◆ **Provided passage**:
For example, the first sample quartile is given by
$q_{0.25} = \frac{1}{2} \left( \inf \left\{ t: 1 - \hat{S}(t) \geq 0.25 \right\} + \sup \left\{ t: 1 - \hat{S}(t) \leq 0.25 \right\} \right)$
The associated $100(1 - \alpha)\%$ confidence interval is calculated as the set
$I_{p} = \left\{ t: -z_{1 - \tfrac{\alpha}{2}} \leq \frac{\hat{S}(t) - (1-p)}{\sqrt{\hat{V}(\hat{S}(t))}} \leq z_{1 - \tfrac{\alpha}{2}} \right\}$
where $z_{1 - \tfrac{\alpha}{2}}$ stands for the $(1 - \tfrac{\alpha}{2})$th percentile of a standard normal distribution and where $\hat{V}(\hat{S}(t))$ is given by Greenwood's formula. Note that, for instance, if there is no $t$ such that $\frac{\hat{S}(t) - (1-p)}{\sqrt{\hat{V}(\hat{S}(t))}} \leq z_{1 - \tfrac{\alpha}{2}}$ then the upper limit of $I_{p}$ is undetermined.
You can also use the conftype= option to construct a confidence interval based on a $g$-transformed confidence interval for $S(t)$:
$I'_{p} = \left\{ t: -z_{1 - \tfrac{\alpha}{2}} \leq \frac{g(\hat{S}(t)) - g((1-p))}{g'(\hat{S}(t)) \sqrt{\hat{V}(\hat{S}(t))}} \leq z_{1 - \tfrac{\alpha}{2}} \right\}$
By default in SAS 9.1, conftype=linear for which $g(x)=x$. We obtain slightly different results when conftype=loglog for example but the prevailing tendency is unchanged.
Of note, the confidence of the interval is generally less than $95\%$ and SAS extends it to the next event time (not included).

◆ **Information provided**:
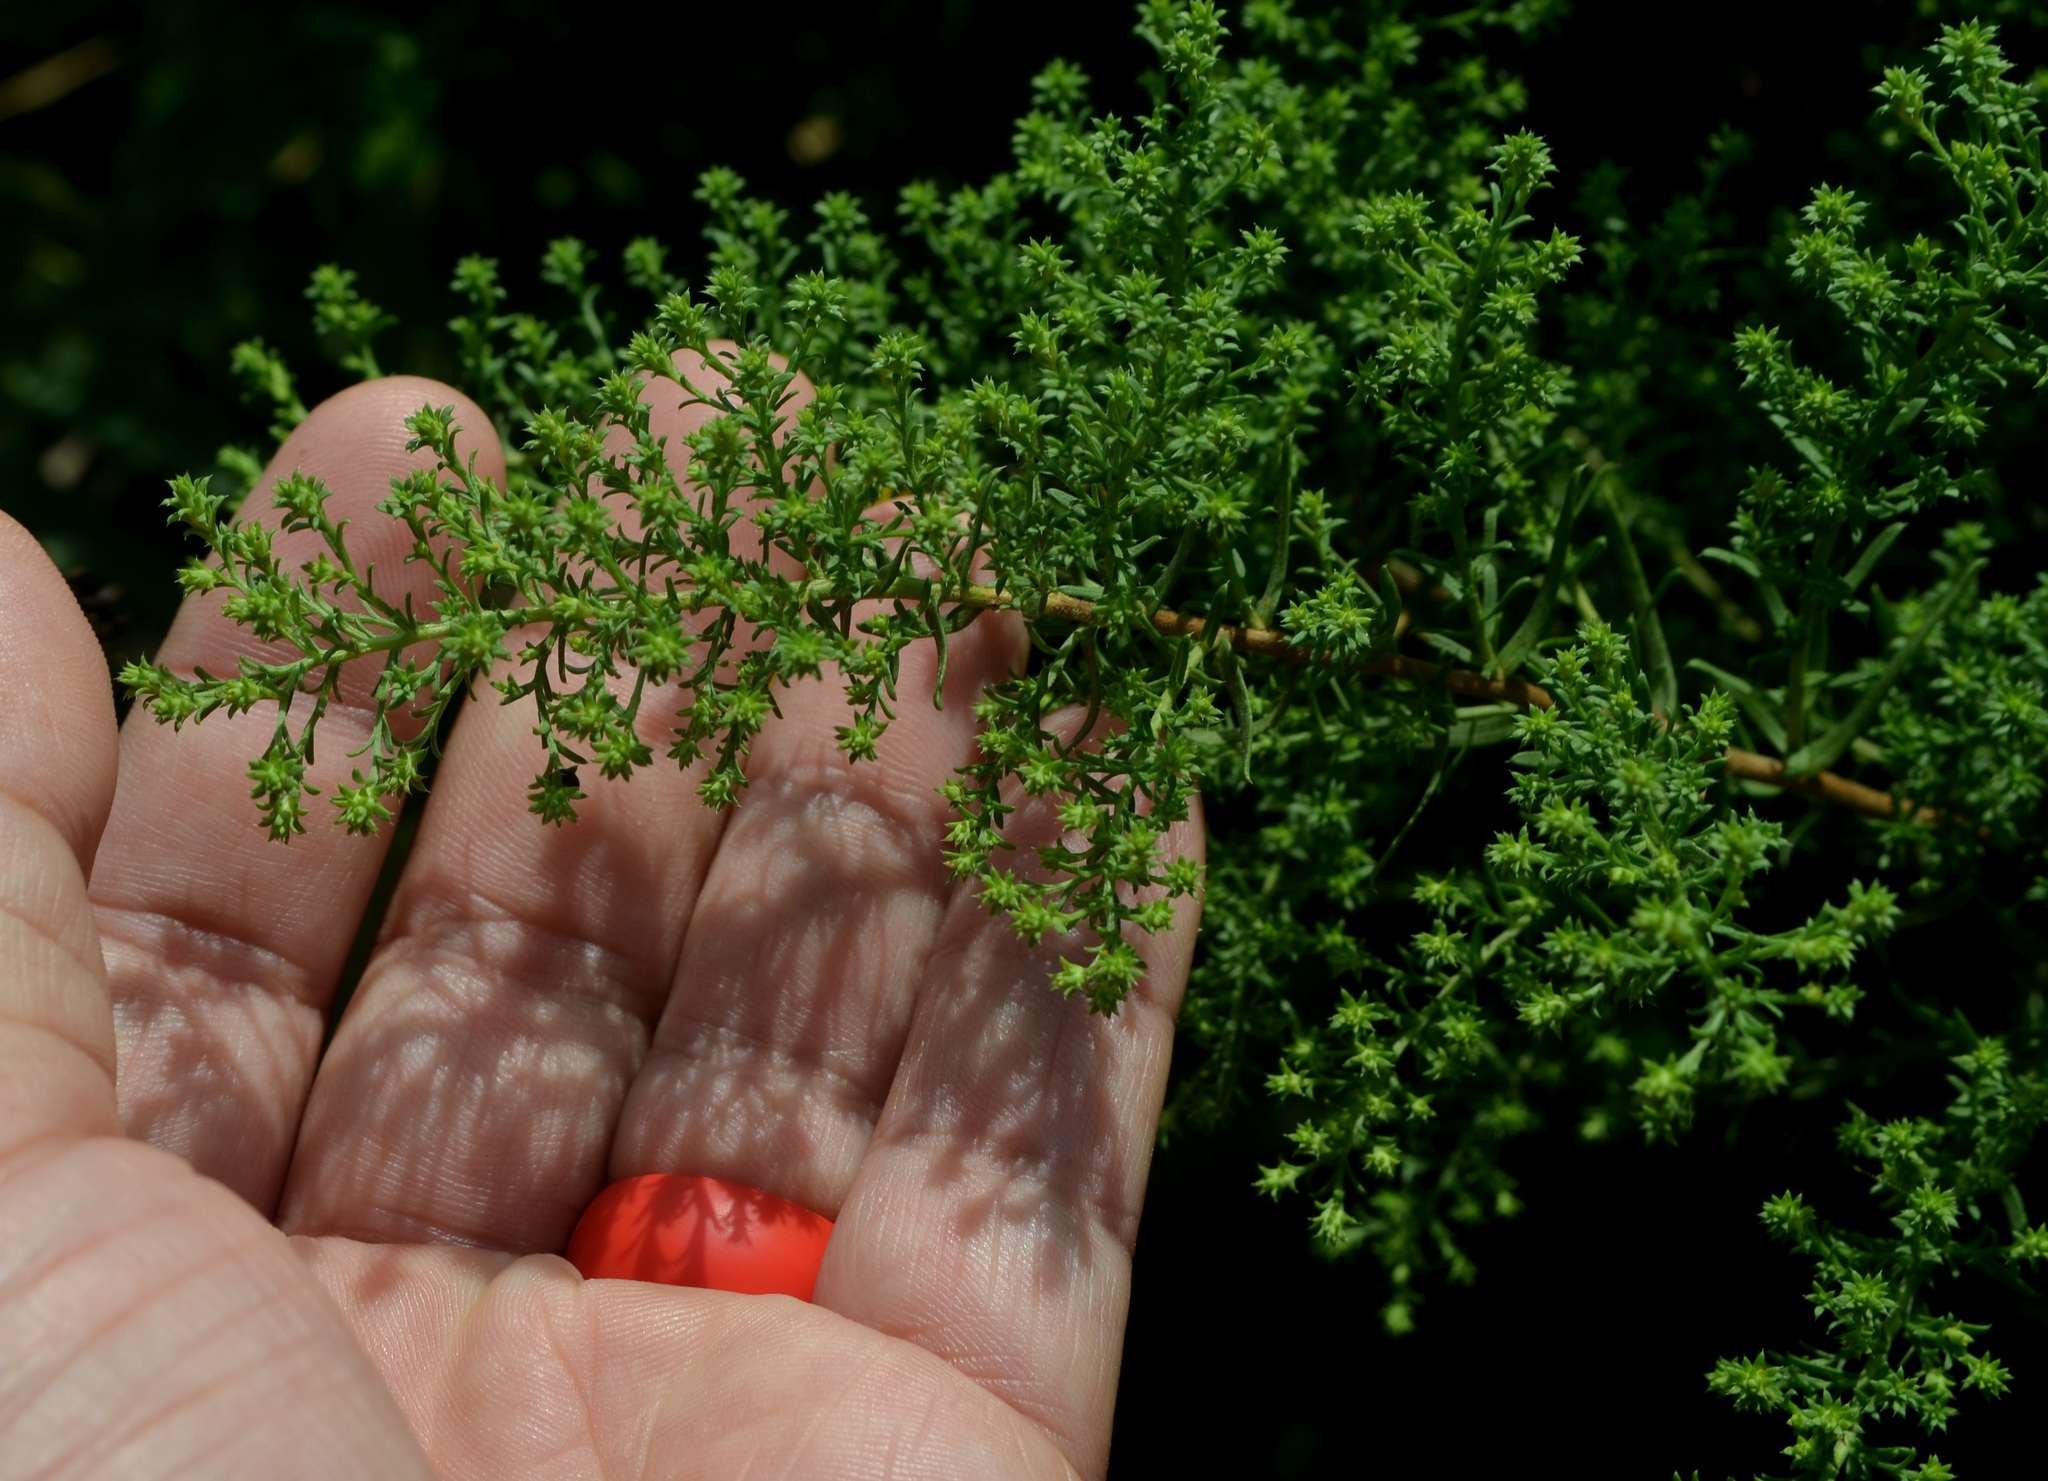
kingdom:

◆ **Exercise requirements**: In the passage on sample quartiles and their confidence intervals, what is the default setting of the conftype= option in SAS 9.1?

◆ **Answer for the task**: The default is conftype=linear, for which g(x)=x.